We heard a lot about what will happen to all of us – not just the government – on the 27th of April 2021, at the major anti-government protests led by Jaša Jenull, the son of the Supreme State Prosecutor; Živa Vidmar, a descendant of one of the founders of the anti-imperialist front against the USA, France, and Great Britain, and Boris A. Novak, nephew of the cruel murderer, responsible for the massacres at the Krimska Cave in 1942. The “cast” was important, and so was its message. While the creepy march called Let’s Sharpen Our Scythes (Nabrusimo kose in Slovenian) was playing, the crowd shouted: “Revolution, revolution!”
The crowd also carried flags – mainly the following two: the Yugoslavian flag and the flag of the League of Communists of Slovenia, which read: “Proletarians of all countries, unite.” Once again, we also saw the infamous inscriptions: “The end of Capitalism,” and “For the abolition of the party system.”

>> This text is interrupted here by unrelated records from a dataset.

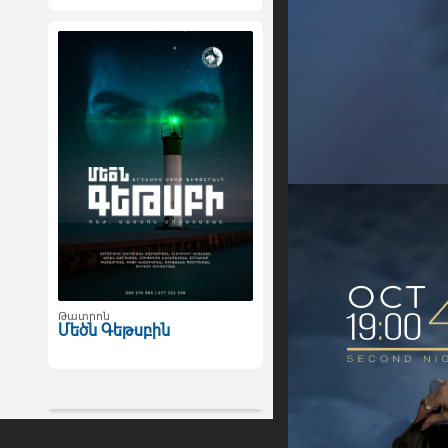
Թատրոն
Մեծն Գեթսբին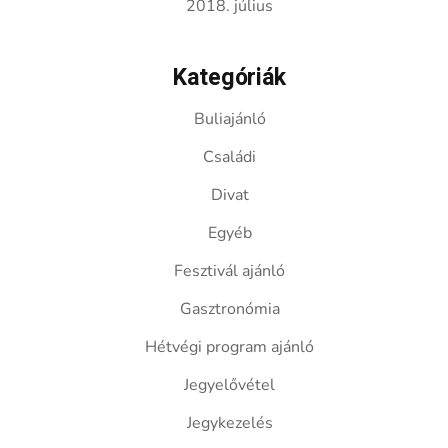
2018. július
Kategóriák
Buliajánló
Családi
Divat
Egyéb
Fesztivál ajánló
Gasztronómia
Hétvégi program ajánló
Jegyelővétel
Jegykezelés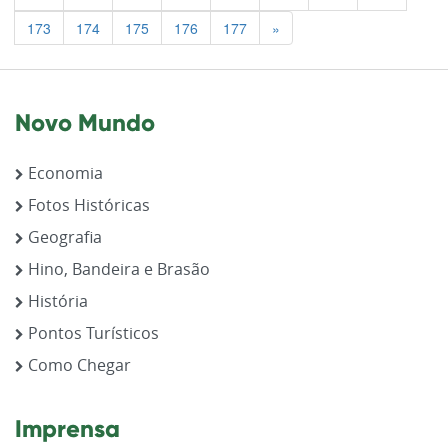
Previous
173
174
175
176
177
»
Novo Mundo
Economia
Fotos Históricas
Geografia
Hino, Bandeira e Brasão
História
Pontos Turísticos
Como Chegar
Imprensa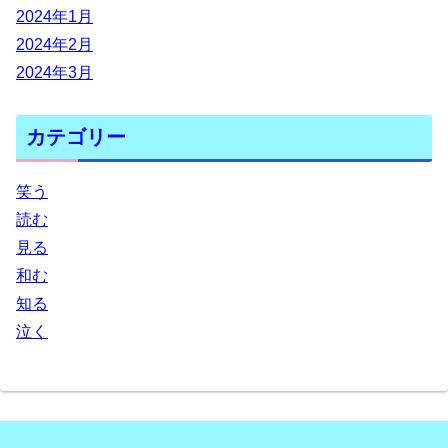
2024年1月
2024年2月
2024年3月
カテゴリー
笑う
読む
見る
和む
知る
泣く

And choirmaster Jenull was shouting: “Whose are the streets?” – “Ours!” “Whose are the roads?” – “Ours!” “Whose are the bridges?” – “Ours!” “Whose are the schools?” – “Ours!” “Whose is the parliament?” – “Ours!” “Whose is the government?” – “Ours!” “Whose is the power?” – “Ours!”

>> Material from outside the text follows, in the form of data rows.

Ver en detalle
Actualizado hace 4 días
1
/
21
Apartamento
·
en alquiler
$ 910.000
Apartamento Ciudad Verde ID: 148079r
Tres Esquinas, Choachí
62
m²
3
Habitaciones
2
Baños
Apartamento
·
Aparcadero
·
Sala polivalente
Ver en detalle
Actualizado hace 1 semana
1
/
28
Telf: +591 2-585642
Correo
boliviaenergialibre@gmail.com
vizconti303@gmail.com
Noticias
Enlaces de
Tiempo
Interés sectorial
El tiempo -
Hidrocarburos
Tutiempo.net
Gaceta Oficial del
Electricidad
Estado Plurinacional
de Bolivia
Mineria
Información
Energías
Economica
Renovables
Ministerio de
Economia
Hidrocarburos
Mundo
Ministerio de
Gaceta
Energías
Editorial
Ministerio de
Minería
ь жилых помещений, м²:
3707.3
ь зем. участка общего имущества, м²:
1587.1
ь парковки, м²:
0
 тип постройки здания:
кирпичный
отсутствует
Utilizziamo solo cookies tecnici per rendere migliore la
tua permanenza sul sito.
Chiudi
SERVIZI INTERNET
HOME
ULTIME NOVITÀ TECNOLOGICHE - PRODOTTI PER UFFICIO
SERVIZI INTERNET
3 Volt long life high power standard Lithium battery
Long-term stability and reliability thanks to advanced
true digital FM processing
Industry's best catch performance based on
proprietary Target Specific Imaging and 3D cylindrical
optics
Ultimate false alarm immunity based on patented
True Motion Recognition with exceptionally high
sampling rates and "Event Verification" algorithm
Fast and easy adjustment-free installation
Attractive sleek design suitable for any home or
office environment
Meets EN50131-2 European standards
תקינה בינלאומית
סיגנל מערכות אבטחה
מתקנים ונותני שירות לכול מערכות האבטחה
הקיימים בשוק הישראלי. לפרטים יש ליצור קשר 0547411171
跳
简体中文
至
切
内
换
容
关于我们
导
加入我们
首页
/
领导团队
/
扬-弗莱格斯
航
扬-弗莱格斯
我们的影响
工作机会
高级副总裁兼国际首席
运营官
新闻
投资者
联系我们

It is painfully obvious what the incited masses actually want – not only absolute despotic power but also complete control over the means of production. It is clear that this is the new endgame. They are aware of the fact that the time has come for revolutionary ideas. The coronavirus disease and the general discontent that the pandemic has caused among the people have been an excellent excuse for the violence they want, not only to chase away the current government but to trigger the next revolution for the long run, just like World War II triggered the first one.
After the April protest, a whole lot of other violent protests happened, officially as protests against the recovered-vaccinated-tested rule, but in reality, it was clear to those who spoke to the protesters that anti-capitalism tendencies and calls for anarchy and confiscation of private property were behind all of this once again. Granite cubes were thrown, they even fired a rocket at the National Assembly, and journalists from the conservative media outlets were being harassed. The autumn protests were also attended by dangerous Islamists who, by inertia, join the anarchists and socialists whenever they feel the shifts that could contribute to the gradual decline of Western Civilisation. The centre of Ljubljana thus became a permanently dangerous area for residents and visitors on Wednesday and Friday evenings, and families with children strictly avoided the area. We got the first Slovenian no-go area, which is very typical of Western European capitals.
This is the closest that the revolution has been in a long time. In parliament, the leading opposition party in its official political programme demands the nationalisation of private property (“We will transfer the ownership of companies to the state and local communities and establish workers’, farmers’, and consumers’ cooperatives.”). However, without this party, a left-wing coalition cannot be formed. But it will not be possible to fulfil the party’s programme, which demands the abolition of a system where the means of production are in private hands – which is also the dictionary definition of capitalism – without violence.
Hopefully, things have not gone too far just yet.